Pinontoan & Katuuk (2017) tentang hubungan interaksi sosial dengan kualitas

hidup lansia di BPLU senja cerah Provinsi Sulawesi Utara menunjukkan bahwa

dari 32 responden didapatkan 20 responden dengan interaksi sosial baik dengan 4

responden kualitas hidup cukup dan 16 responden kualitas hidup tinggi, sedangkan

dari 12 responden dengan interaksi sosial cukup memiliki kualitas hidup yang

cukup sebanyak 9 responden dan kualitas hidup tinggi sebanyak 3 responden.

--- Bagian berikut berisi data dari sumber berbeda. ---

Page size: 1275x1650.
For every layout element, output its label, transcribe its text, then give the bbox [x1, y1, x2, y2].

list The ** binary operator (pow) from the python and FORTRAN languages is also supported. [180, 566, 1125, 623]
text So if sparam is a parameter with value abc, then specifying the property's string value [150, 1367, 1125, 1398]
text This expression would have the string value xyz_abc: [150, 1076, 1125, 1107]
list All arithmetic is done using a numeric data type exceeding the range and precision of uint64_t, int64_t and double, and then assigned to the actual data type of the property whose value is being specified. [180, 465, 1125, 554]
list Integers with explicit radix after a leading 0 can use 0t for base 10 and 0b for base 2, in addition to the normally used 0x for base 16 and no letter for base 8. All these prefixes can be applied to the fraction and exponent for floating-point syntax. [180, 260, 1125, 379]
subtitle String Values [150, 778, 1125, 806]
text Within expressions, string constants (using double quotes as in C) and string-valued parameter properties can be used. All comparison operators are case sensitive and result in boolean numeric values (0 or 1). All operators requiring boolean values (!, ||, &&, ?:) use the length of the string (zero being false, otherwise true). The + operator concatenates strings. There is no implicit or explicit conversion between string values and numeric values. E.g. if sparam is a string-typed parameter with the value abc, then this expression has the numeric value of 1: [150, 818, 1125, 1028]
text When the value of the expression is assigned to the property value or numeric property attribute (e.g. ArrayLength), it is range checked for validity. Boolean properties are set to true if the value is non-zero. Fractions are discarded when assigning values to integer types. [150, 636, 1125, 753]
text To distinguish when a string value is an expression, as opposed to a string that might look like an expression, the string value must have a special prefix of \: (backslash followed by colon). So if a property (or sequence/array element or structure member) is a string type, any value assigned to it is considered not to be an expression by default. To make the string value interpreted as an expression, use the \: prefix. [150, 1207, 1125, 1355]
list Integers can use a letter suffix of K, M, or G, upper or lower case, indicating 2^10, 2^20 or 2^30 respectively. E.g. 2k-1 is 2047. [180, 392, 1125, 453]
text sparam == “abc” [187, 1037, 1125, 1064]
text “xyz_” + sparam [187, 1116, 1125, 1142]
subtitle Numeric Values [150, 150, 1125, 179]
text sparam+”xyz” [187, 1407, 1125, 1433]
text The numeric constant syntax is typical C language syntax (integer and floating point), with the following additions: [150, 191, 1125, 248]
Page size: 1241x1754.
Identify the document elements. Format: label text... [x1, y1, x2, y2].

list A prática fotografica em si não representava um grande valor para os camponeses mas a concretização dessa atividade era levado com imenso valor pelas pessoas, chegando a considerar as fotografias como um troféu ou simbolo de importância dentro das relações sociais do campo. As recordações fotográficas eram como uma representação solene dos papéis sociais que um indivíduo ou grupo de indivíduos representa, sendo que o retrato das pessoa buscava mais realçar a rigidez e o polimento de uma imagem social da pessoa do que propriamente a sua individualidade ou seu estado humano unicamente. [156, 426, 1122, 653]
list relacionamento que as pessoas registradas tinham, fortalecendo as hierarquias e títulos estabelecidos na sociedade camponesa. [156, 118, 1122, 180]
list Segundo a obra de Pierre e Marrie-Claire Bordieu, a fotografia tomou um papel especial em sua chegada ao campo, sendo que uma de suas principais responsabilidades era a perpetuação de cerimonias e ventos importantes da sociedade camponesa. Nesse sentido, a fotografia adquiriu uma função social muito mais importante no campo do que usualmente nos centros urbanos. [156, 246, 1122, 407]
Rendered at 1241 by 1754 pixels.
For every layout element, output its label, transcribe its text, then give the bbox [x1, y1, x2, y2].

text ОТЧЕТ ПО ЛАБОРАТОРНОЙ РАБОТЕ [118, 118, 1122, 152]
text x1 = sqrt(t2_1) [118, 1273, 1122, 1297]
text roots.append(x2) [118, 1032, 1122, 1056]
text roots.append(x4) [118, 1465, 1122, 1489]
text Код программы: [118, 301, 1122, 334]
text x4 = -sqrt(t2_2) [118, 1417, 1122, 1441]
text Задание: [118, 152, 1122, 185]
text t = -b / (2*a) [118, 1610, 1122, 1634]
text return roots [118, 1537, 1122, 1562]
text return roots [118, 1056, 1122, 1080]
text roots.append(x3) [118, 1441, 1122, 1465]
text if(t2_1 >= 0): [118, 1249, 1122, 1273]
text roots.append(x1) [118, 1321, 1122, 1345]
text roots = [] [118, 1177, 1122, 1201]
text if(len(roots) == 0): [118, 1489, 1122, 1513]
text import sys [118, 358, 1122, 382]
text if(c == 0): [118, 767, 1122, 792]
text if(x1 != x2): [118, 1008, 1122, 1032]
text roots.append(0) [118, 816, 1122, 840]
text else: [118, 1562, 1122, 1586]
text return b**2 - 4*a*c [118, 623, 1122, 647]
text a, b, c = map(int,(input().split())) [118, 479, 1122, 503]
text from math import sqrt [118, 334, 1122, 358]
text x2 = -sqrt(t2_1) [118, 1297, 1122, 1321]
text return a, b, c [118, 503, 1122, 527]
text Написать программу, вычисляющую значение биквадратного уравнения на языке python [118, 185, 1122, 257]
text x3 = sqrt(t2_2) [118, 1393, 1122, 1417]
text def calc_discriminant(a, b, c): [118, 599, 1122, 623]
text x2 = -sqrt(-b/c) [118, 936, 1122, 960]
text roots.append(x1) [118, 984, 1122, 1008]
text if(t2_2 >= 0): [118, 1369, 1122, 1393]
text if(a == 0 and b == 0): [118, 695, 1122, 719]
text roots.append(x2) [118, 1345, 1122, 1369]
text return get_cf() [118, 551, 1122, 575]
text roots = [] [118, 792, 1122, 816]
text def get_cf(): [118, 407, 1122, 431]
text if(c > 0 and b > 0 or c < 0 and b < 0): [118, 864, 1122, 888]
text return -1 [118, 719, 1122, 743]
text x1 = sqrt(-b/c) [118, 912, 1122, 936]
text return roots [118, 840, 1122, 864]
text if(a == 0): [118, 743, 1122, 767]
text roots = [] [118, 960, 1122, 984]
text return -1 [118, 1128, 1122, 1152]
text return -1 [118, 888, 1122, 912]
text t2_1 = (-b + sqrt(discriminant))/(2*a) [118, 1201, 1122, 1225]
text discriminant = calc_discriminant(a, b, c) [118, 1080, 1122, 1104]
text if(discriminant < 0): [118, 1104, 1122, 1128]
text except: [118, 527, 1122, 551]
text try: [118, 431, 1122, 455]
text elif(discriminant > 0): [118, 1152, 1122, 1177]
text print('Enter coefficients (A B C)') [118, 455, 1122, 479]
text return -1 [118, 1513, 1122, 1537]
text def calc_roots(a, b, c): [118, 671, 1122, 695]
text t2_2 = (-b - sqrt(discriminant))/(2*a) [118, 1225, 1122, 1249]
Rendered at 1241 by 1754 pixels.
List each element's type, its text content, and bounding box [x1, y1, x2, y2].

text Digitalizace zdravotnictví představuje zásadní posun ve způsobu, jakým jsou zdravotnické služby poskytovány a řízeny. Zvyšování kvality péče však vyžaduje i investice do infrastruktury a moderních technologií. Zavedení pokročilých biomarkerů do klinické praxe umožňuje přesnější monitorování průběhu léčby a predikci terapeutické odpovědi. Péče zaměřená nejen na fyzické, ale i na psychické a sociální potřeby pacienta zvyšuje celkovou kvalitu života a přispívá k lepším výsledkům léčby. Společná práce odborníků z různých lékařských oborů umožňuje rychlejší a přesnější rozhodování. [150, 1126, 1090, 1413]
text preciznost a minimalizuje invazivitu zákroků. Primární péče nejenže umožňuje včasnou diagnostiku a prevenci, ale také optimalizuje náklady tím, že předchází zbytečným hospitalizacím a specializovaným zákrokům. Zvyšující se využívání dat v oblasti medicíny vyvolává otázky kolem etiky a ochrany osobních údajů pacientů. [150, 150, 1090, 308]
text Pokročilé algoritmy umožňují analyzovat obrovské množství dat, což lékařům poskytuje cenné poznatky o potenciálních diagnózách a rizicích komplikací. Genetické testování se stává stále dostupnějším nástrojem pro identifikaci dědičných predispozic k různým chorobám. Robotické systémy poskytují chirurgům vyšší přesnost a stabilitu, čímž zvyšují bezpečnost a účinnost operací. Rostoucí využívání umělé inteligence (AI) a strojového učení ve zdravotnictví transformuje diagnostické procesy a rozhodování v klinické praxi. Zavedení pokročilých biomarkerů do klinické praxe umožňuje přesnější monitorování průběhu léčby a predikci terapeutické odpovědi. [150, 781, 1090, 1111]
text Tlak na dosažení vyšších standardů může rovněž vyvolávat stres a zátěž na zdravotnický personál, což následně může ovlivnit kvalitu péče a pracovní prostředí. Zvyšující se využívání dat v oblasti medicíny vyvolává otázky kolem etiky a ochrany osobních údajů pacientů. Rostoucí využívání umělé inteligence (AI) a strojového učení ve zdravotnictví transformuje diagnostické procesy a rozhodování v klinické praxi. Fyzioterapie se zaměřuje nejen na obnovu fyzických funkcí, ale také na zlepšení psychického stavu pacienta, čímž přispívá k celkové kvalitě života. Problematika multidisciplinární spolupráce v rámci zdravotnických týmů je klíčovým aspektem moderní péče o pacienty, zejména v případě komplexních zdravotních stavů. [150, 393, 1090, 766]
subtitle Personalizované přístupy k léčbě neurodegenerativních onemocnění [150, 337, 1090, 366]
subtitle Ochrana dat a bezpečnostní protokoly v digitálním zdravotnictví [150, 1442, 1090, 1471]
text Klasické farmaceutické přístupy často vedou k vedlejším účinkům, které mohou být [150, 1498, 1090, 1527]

Hasilnya diperoleh nilai p-value = 0,004 < α 0,05 dengan demikian H0 diterima

yang artinya ada hubungan antara interaksi sosial dengan kualitas hidup lansia
Keluarga mempunyai peranan penting untuk meningkatkan dan memelihara

kesehatan dari setiap anggotanya. Apabila fungsi keluarga sehat maka akan

menurunkan angka kesakitan dan kematian yang akhirnya akan meningkatkan

kualitas hidup bagi lansia.

Hal ini sejalan dengan penelitian yang dilakukan oleh Anita, Induniasih &

Hutasoit (2013) tentang fungsi keluarga baik meningkatkan kualitas hidup lansia

menjelaskan bahwa dari 89 responden yang memiliki fungsi keluarga baik

sebanyak 32 (36%) responden dengan kualitas hidup yang tinggi.